46 A Market in Information A market in information is one solution to the information problem. Information is valuable, and is an economic product in its own right.

47 A Market in Information Left on their own, markets will develop to provide information that people need and are willing to pay for it.

48 A Market in Information Economists who do not like government interference point out that informational problems are not a problem of the market; it is a problem of government regulation.

49 Licensing of Doctors Licensing of doctors is a debate that is motivated by information problems. Currently all doctors practicing medicine are required to be licensed – this was not always so. Licensing of doctors is justified by informational problems.

50 Licensing of Doctors Some economists argue that licensing is as much a problem of restricting supply as it is to help the consumer.

51 Licensing of Doctors Why, if licensed medical training is so great, do we even need formal restrictions to keep other types of medicine from being practiced?

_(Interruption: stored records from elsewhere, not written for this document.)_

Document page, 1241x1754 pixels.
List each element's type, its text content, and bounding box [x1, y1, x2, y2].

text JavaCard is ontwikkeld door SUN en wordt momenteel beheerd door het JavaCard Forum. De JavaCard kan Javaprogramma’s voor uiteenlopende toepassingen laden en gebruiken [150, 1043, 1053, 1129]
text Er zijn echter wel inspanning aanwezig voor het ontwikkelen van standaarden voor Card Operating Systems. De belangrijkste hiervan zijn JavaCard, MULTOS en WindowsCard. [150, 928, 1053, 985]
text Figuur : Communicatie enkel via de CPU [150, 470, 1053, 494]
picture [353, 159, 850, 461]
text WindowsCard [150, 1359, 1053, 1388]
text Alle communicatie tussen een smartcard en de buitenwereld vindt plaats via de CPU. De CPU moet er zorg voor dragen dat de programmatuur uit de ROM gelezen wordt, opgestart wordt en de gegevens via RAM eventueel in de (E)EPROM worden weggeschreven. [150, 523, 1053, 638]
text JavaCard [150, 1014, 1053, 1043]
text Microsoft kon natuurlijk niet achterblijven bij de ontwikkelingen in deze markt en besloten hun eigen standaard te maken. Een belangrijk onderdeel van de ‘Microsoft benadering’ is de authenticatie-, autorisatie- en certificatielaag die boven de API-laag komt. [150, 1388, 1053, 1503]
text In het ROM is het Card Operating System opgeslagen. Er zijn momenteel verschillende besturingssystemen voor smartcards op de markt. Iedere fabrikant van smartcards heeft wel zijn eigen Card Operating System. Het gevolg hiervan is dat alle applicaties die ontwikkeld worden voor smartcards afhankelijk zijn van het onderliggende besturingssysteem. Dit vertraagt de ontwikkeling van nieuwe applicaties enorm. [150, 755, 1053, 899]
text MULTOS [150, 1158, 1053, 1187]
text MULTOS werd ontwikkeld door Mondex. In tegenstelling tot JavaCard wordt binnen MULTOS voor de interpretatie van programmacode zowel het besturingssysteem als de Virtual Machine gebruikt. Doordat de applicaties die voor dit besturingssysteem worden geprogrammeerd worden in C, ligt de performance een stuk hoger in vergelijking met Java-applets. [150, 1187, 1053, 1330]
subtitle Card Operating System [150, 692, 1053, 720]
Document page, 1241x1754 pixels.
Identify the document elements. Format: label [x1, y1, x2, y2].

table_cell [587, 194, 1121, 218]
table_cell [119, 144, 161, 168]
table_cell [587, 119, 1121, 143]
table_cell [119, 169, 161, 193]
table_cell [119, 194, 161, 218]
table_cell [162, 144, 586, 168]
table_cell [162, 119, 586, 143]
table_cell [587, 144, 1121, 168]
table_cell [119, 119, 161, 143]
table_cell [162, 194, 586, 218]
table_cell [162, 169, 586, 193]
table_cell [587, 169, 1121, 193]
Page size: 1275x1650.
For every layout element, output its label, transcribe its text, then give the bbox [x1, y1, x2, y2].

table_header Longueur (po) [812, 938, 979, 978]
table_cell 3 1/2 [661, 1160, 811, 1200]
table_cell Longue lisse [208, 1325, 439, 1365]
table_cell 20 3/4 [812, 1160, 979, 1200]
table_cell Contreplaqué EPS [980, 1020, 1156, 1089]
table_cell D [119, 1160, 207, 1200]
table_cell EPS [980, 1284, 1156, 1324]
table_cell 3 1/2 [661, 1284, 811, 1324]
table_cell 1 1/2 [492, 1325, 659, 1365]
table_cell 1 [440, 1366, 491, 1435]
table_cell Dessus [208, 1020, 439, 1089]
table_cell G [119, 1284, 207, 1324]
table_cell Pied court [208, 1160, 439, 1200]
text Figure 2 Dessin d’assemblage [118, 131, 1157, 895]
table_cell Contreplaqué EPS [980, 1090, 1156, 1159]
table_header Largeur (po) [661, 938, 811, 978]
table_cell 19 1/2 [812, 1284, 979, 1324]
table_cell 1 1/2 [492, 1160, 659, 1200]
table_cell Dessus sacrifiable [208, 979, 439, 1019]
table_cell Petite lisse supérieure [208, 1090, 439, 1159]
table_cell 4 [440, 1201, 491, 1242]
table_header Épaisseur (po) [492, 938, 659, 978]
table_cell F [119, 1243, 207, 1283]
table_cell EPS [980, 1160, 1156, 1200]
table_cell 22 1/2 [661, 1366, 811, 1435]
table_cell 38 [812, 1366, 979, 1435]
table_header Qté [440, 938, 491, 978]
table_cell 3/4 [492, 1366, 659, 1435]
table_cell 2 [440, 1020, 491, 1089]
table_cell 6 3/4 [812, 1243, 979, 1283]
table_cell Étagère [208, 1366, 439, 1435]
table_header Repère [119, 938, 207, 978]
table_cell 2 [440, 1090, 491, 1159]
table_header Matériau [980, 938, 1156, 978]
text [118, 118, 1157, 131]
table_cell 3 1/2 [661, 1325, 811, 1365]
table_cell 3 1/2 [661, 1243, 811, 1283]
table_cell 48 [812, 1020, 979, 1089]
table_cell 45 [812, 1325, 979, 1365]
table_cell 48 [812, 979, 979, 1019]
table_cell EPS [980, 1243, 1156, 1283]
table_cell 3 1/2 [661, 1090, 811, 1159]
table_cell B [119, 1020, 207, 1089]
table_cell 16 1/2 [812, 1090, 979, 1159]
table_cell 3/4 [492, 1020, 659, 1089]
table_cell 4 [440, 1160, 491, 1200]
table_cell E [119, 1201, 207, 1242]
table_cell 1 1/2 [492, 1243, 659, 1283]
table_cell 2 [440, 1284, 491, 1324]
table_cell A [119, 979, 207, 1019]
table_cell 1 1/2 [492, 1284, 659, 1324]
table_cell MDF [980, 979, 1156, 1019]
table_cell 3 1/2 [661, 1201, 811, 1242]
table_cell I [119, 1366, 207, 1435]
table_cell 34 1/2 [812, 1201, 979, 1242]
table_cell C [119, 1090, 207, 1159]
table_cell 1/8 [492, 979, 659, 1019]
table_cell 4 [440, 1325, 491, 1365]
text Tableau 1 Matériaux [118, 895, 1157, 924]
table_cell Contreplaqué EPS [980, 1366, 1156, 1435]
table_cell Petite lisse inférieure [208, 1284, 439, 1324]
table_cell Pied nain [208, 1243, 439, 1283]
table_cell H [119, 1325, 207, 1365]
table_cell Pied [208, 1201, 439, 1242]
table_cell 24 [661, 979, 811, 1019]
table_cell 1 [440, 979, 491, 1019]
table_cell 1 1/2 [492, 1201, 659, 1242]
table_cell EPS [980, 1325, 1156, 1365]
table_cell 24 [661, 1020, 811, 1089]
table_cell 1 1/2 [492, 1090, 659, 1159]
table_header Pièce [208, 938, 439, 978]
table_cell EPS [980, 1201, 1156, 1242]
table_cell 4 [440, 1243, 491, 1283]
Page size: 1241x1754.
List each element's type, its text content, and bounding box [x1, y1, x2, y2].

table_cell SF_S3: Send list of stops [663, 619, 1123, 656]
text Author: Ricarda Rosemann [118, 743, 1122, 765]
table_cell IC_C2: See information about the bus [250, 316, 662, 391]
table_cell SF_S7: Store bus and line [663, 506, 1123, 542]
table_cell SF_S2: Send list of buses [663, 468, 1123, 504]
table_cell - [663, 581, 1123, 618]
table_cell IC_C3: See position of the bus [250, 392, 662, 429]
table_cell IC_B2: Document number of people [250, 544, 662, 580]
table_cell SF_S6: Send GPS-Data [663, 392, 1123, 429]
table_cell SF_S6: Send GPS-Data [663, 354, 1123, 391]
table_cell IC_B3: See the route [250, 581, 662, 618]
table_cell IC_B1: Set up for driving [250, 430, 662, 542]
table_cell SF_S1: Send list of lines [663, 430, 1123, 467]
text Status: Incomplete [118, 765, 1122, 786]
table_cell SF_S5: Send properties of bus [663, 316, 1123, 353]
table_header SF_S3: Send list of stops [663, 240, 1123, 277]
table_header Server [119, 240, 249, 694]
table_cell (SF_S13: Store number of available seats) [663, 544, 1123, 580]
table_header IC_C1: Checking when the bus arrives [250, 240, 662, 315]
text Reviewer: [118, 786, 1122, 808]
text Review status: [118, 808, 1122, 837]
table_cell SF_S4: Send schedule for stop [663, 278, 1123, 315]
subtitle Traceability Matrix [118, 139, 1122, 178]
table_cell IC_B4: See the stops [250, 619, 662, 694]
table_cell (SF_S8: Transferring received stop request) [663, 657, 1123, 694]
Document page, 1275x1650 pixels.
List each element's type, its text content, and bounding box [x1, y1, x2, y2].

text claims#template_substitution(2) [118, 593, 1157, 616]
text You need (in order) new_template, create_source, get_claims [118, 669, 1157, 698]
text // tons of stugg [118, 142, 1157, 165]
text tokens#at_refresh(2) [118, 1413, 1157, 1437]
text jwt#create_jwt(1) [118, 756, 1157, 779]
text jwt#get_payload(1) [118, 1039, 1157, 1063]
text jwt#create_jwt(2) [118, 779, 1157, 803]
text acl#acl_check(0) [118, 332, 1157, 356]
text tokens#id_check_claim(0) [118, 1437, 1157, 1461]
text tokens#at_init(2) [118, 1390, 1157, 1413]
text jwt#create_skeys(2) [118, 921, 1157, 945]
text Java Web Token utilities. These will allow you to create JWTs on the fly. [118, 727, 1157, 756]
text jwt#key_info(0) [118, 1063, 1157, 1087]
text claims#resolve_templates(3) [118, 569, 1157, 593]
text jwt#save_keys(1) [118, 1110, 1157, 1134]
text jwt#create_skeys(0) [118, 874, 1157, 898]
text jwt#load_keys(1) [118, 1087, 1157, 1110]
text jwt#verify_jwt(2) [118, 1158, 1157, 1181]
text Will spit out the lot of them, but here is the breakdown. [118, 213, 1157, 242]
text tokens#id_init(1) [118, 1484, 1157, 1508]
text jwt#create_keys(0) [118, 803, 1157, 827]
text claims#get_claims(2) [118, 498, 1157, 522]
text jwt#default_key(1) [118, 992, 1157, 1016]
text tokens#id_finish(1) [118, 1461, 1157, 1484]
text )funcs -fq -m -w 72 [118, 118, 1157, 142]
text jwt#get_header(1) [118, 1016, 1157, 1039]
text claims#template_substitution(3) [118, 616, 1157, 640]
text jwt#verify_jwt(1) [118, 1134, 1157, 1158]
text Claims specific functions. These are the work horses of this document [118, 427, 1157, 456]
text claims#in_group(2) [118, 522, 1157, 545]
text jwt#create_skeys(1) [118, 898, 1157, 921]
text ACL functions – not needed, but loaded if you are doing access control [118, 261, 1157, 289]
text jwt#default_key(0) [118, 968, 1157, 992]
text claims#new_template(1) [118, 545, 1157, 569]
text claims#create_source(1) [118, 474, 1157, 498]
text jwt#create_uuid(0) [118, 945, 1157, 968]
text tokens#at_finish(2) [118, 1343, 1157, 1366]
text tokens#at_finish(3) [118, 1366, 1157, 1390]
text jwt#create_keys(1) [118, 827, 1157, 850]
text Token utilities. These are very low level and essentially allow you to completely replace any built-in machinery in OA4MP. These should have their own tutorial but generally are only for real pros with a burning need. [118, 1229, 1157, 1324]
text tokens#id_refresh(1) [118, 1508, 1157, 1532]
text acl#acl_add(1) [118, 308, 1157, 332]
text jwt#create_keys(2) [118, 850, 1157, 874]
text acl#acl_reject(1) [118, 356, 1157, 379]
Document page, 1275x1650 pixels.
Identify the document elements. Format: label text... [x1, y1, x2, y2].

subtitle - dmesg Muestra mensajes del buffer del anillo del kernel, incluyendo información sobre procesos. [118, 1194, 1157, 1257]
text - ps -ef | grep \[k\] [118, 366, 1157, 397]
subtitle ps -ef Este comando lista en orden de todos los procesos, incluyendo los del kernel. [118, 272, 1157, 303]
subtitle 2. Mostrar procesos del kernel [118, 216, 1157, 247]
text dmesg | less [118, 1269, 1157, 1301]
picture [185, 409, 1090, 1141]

52 Licensing of Doctors Whom do these restrictions benefit: the general public or the doctors who practice mainstream medicine? What have the long-term effects of licensure been?

53 An Informational Alternative to Licensure As an alternative, the government could provide the public with information about which treatments work and which do not. –This would give rise to consumer sovereignty – the right of the individual to make choices about what is consumed and produced.

54 An Informational Alternative to Licensure In this scenario, the government would provide such information as: –Grades in college. –Grades in medical school. –Success rate for various procedures. –References. –Medical philosophy. –Charges and fees.

55 An Informational Alternative to Licensure This information alternative would provide much more useful information to the public than the present licensing procedure.

56 An Informational Alternative to Licensure Here are some words of caution about the informational alternative. –To get a true picture of whether the present system is best would require experts on real-life practices and institutions. –The problem is that the experts may have a vested interest in keeping things just the way they are.

57 Government Failures and Market Failures Market failures should not automatically call for government intervention. Why? Because governments fail too.

58 Government Failures and Market Failures Government failure occurs when the government intervention in the market to improve the market failure actually makes the situation worse.

59 Reasons for Government Failures Governments do not have an incentive to correct the problem. Governments do not have the information to deal with the problem. Intervention in the markets is almost always more complicated than it initially looks.

60 Reasons for Government Failures Government intervention does not allow fine-tuning, and so, when the problems change, the government solution often responds far more slowly. Government intervention leads to more government intervention.